While there is an almost constant stream of small advancements in physics, few things really constitute a leap. Only discoveries such as gravity, relativity, and atomic structures are given this lofty place in physics. The next leap in physics must be one with implications that will affect the course of history. Great leaps in any area of science can affect civilization. With physics however, advancements of this magnitude will certainly have implications in space flight. There are three such advancements that would be considered a leap: manipulation of gravity, far more efficient and abundant production of anti-matter, and matter-energy conversion.

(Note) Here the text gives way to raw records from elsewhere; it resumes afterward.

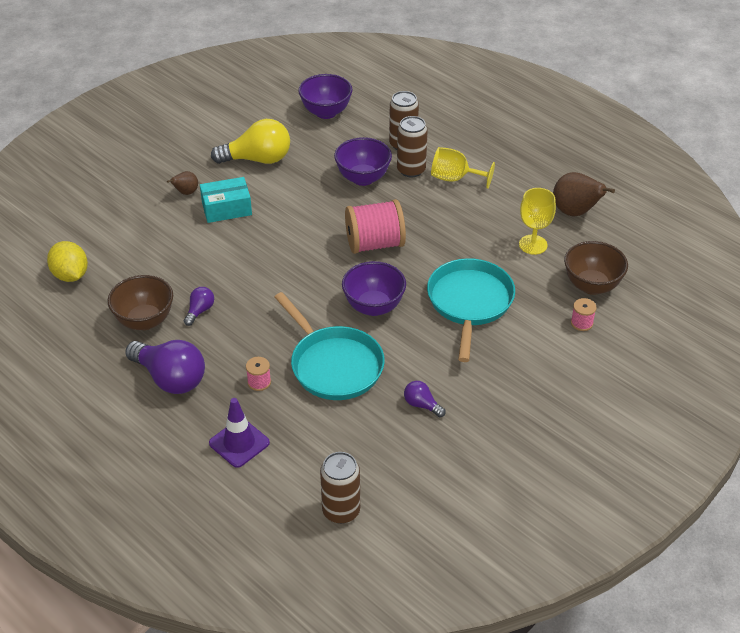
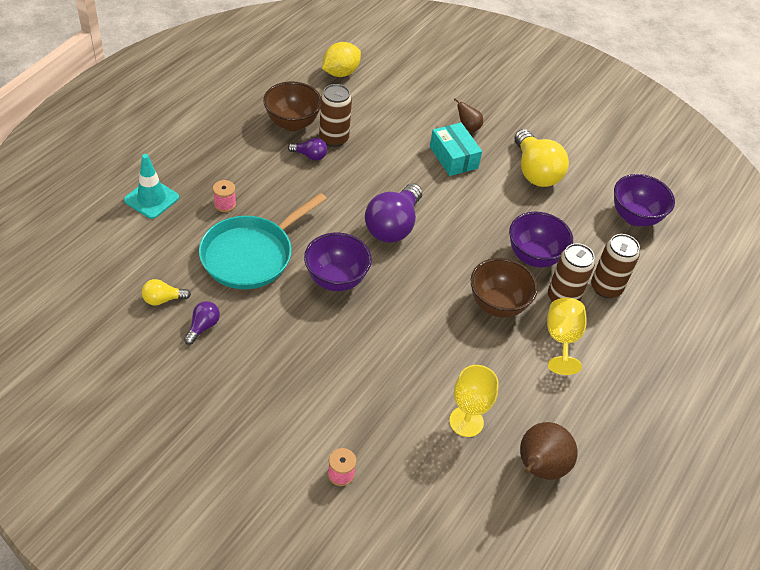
camera: 75 degrees right, 5 degrees up
(170, 378) = (225, 147): purple light bulb -> purple light bulb (393, 226)
(239, 443) = (151, 199): purple traffic cone -> turquoise traffic cone
(341, 511) = (72, 274): brown can -> brown can (333, 138)
(375, 244) = (431, 274): pink spool -> none
(384, 435) = (163, 299): none -> yellow light bulb
(469, 303) = (355, 362): turquoise pan -> none
(591, 285) = (407, 485): brown bowl -> brown bowl (497, 305)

Let’s start with manipulation of gravity. This, like the others, is a big one when it comes to space exploration, specifically beyond our solar system. When most people think of the idea of gravity manipulation, they have visions of flying cars or anti-gravity belts. Gravity manipulation actually goes in both directions, positive and negative. It would not only make putting materials and people into space far easier via anti-gravity, but also provide artificial gravity once in space.

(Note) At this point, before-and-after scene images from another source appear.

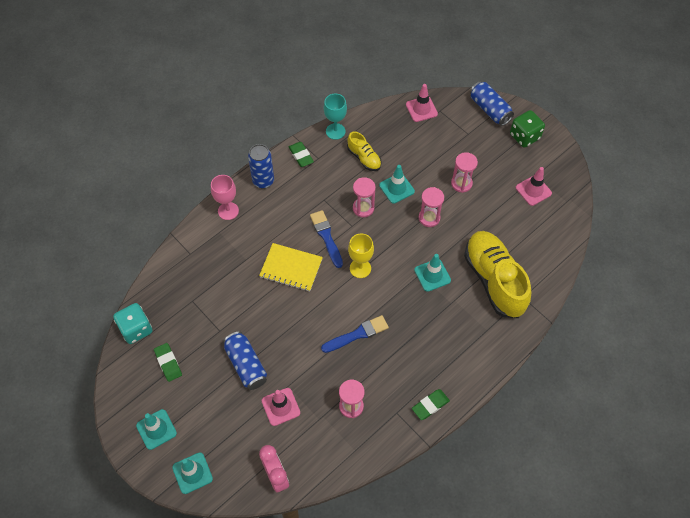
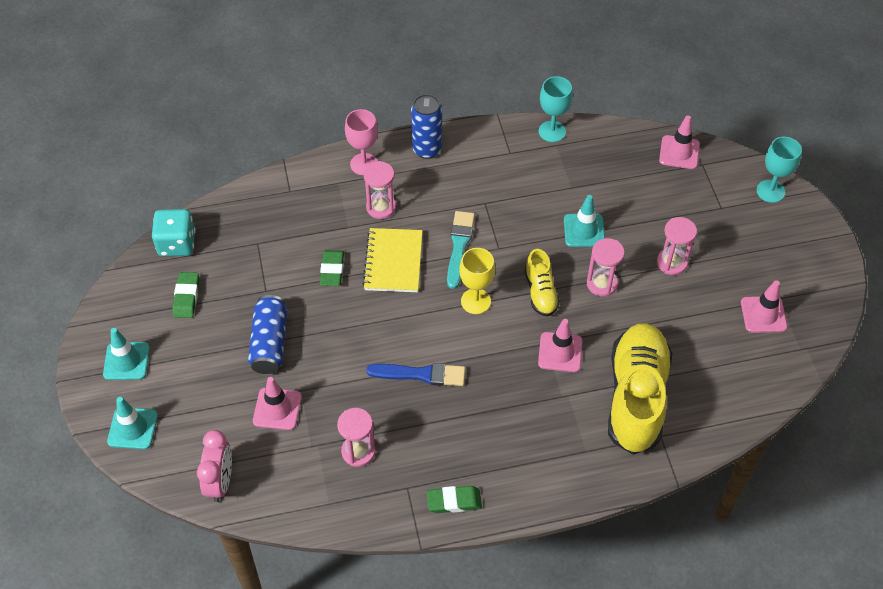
camera: 30 degrees right, 5 degrees down
(291, 268) = (393, 262): yellow notebook -> yellow notebook turned 45 degrees clockwise
(301, 156) = (491, 141): green eraser -> green eraser (332, 270)
(326, 237) = (459, 246): blue brush -> turquoise brush
(363, 208) = (526, 234): pink hourglass -> pink hourglass (381, 207)
(364, 158) = (566, 177): yellow shoe -> yellow shoe (540, 292)
(432, 275) = (560, 352): turquoise traffic cone -> pink traffic cone
(489, 109) = (770, 191): blue can -> turquoise goblet
(524, 136) = (796, 244): green dice -> none

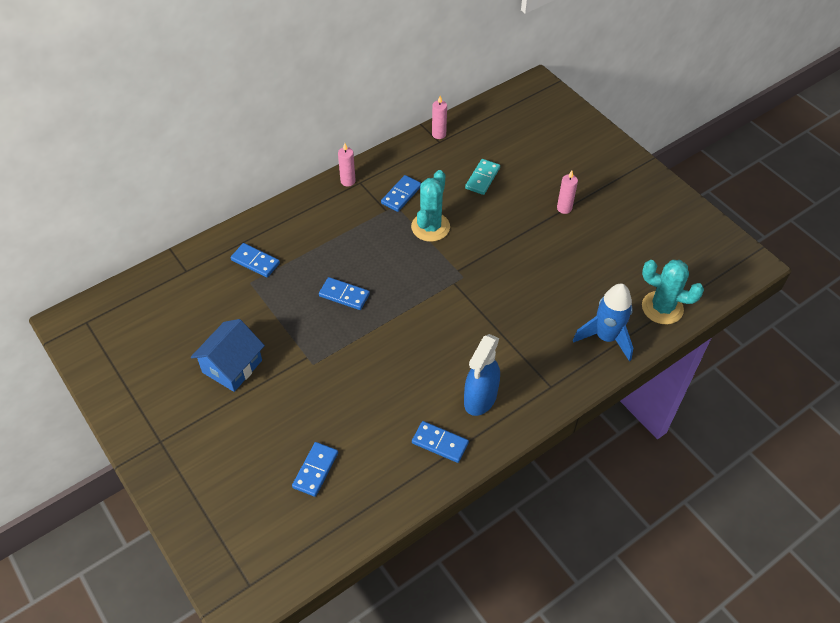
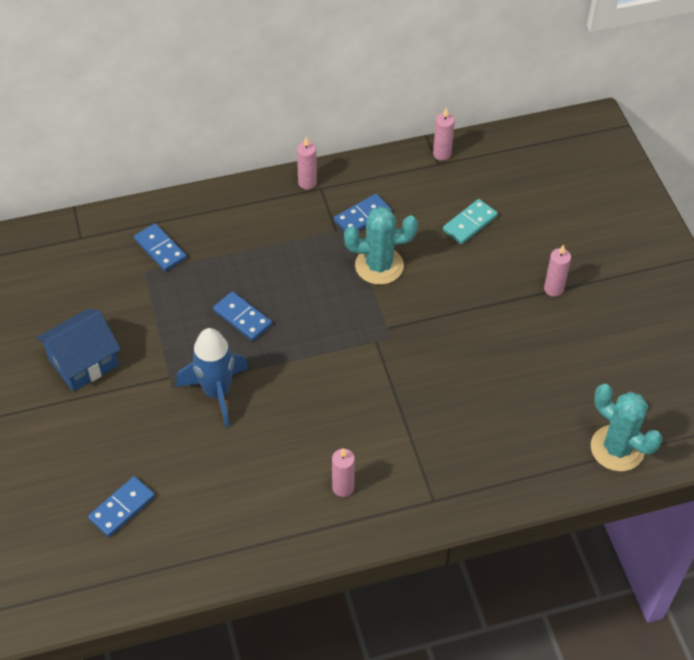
camera: 20 degrees right, 0 degrees up
(430, 227) = (379, 266): turquoise cactus -> turquoise cactus turned 45 degrees clockwise
(440, 443) = (273, 523): blue domino -> none
(480, 399) = (343, 487): blue spray bottle -> pink candle
(606, 337) = (528, 463): blue rocket -> blue rocket (217, 392)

This is important to space travel due to the deleterious effects of zero gravity for extended periods of time. This is minor when considering a two week shuttle mission, but becomes a much more serious concern when in the context of a journey of several months or years. Another application of gravity manipulation is for space craft propulsion. Through the creation of an artificial gravitational field, it would be possible to propel, or rather pull, a spacecraft.
Given a gravitational field equal to that of Earth, the spacecraft would then proceed to accelerate at approx 32 ft/s/s. For the layman, this means that the speed of the spacecraft would increase by 32 ft/s every second. Given that there is no medium in space (such as air) to impede this acceleration, the spacecraft would never achieve a terminal velocity and would therefore continue to accelerate until the gravity field is shut down (or until the craft hits a speed limit, such as light speed).
After three months (given an average of 2,628,000 seconds per month), a spacecraft with such a propulsion method would reach a speed of 76,897,382.4 m/s (over 18,000 times the theoretical maximum velocity of a chemical rocket, or 5 km/s), or approximately 30% of the speed of light. Note that this corresponds to an increase in velocity of approximately 10% per month while the gravitational field is in operation.
We all know that gravity is generated by mass. No matter how the creation of artificial gravity is achieved, the fact is that it would inherently require an enormous amount of power (given a mass to energy ratio based on E=mc^2). This type of energy is beyond anything we can currently generate, and is absolutely ludicrous compared to anything we can currently generate aboard a spacecraft.
This is where anti-matter comes in. If we can find a way to reliably and efficiently produce anti-matter (currently, we as a people produce perhaps a few thousand atoms per year) and be able to harness it for energy production, we would have more than enough energy. In addition to interstellar travel, it would mean an end to not only our dependence on fossil fuels, but on every other type of energy production as well.
The final leap is that of matter-energy conversion. This is important for spaceflight, but not as important as it would be for society in general. If we were able to convert energy into matter and control not only the type of matter produced but the configuration of that matter, we would be able to make anything at the touch of a button. Whether it is food, clothing, building materials, or manufactured goods, it could be made from energy.
This could do many things for our civilization, not the least of which would be ending hunger and eliminating the concept of wealth. For spaceflight however, having a sufficient power source on board would mean mission planners would not have to take supplies into account. All food, clothing and other supplies could be made on board. The system could also work in the other direction, turning matter back into energy (even if not terribly efficient, it would still be highly useful). All spent supplies, dirty clothes/dishes, and trash could be recycled by the system. This would also mean an end to landfills and trash for us back home.
If all of these leaps came into being, our society would change drastically. However if even one of these were to be realized, the ramifications would be extreme, to say the least.